Expanding the Definition of ‘Property’
In the Budget 2022 proposal, the definition of ‘property’ under the Income-tax Act in India was expanded to include virtual digital assets for the taxation of gifts. These virtual digital assets, considered movable properties, bring about a new dimension to the taxation landscape.
Taxation of Gifts
When gifting a virtual digital asset without consideration or for inadequate consideration, and its value exceeds Rs. 50,000, it becomes taxable in the hands of the recipient under Section 56(2)(x) of the Income Tax Act, 1961, as income from other sources. The taxable value is determined by the difference between any amount paid by the recipient (if any) and the fair market value of the virtual digital assets.
Determining Fair Market Value
If the virtual digital assets are purchased from a registered dealer, the invoice value serves as the fair market value. However, if acquired through other means like mining, the fair market value should be estimated based on the open market price on the valuation date, subject to specific conditions.
Exemptions for Specified Relatives and Occasions
It’s important to note that gifts to specified relatives or on specific occasions are exempt from tax, regardless of the gift’s amount. This exemption applies to gifts from parents, siblings, marriage, wills, inheritance, and contemplation of the death of the donor.

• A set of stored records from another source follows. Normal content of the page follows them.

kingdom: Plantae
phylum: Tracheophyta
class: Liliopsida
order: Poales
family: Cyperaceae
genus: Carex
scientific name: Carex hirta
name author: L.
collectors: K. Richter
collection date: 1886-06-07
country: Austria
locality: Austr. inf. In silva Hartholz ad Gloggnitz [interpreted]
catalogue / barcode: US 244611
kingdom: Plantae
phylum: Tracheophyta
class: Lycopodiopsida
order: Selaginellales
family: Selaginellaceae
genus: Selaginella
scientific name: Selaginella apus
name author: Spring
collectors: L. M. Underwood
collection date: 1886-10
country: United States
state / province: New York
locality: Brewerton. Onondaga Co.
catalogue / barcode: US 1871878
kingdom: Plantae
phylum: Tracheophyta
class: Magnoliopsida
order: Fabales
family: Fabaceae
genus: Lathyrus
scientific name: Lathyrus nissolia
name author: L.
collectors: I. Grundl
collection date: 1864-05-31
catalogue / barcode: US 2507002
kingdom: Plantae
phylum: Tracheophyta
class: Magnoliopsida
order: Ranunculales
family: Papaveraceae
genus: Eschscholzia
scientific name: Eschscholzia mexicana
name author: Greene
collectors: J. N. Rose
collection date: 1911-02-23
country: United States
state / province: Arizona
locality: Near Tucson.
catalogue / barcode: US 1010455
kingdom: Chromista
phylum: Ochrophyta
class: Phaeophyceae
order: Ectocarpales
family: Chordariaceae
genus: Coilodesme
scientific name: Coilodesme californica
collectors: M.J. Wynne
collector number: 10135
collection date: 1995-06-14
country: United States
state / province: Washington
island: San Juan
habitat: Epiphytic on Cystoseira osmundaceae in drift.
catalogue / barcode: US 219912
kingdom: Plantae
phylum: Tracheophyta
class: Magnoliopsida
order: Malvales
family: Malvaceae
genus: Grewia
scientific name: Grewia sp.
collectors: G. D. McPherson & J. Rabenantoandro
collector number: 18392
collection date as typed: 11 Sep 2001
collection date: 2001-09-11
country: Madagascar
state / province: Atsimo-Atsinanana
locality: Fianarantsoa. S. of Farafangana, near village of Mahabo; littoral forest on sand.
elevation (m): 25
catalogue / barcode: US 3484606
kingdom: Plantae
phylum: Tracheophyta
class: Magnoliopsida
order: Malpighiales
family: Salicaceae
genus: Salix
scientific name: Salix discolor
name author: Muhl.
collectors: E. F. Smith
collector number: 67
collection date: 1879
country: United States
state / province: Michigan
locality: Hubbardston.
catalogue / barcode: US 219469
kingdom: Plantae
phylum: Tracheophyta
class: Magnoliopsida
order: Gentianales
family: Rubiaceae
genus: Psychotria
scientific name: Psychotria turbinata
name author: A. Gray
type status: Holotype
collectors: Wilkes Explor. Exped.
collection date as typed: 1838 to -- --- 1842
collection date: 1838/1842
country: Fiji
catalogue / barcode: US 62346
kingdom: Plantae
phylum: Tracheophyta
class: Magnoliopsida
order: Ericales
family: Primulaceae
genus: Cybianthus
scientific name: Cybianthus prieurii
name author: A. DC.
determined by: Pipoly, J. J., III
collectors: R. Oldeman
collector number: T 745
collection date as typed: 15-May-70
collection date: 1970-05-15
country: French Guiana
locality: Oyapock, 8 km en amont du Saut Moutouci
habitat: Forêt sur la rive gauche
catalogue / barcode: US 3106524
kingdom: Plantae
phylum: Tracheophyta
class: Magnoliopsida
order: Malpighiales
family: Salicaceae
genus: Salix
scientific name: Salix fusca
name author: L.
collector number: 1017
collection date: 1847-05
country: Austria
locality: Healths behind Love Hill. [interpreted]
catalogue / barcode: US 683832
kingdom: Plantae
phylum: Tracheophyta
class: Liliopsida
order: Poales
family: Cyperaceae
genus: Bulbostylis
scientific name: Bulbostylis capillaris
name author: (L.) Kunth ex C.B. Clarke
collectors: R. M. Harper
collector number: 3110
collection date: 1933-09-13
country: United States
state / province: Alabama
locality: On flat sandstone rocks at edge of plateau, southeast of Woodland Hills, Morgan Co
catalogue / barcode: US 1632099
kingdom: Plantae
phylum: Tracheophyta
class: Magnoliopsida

Recipient’s Tax Liability on Sale or Trade
For recipients of digital gifts, the tax implications extend to the sale or trading of these assets. Crypto Gains tax applies, with the taxable amount being the sale value minus the cost of acquisition (Fair Market Value offered for tax under income from other sources). The tax rate is set at 30%, and these gains should be reported under Schedule VDA in the Income Tax Return (ITR).
Responsible Giving to Mitigate Tax Obligations
To avoid burdening the recipient with unexpected tax obligations, responsible giving is crucial. Consider gifting among immediate relatives to ensure a tax-free celebration. Additionally, do stay informed about recent changes in tax laws, such as the disallowance of set-off and carry forward for losses from virtual digital assets.
Conclusion
As the landscape of virtual assets continues to evolve, understanding the tax implications of gifting NFTs, cryptocurrencies, and VDAs becomes increasingly important. By navigating these regulations effectively, individuals can engage in responsible giving and ensure a joyous and tax-efficient Deepavali celebration.
Disclaimer: Cryptocurrency is not a legal tender and is currently unregulated. Kindly ensure that you undertake sufficient risk assessment when trading cryptocurrencies as they are often subject to high price volatility. The information provided in this section doesn't represent any investment advice or WazirX's official position. WazirX reserves the right in its sole discretion to amend or change this blog post at any time and for any reasons without prior notice.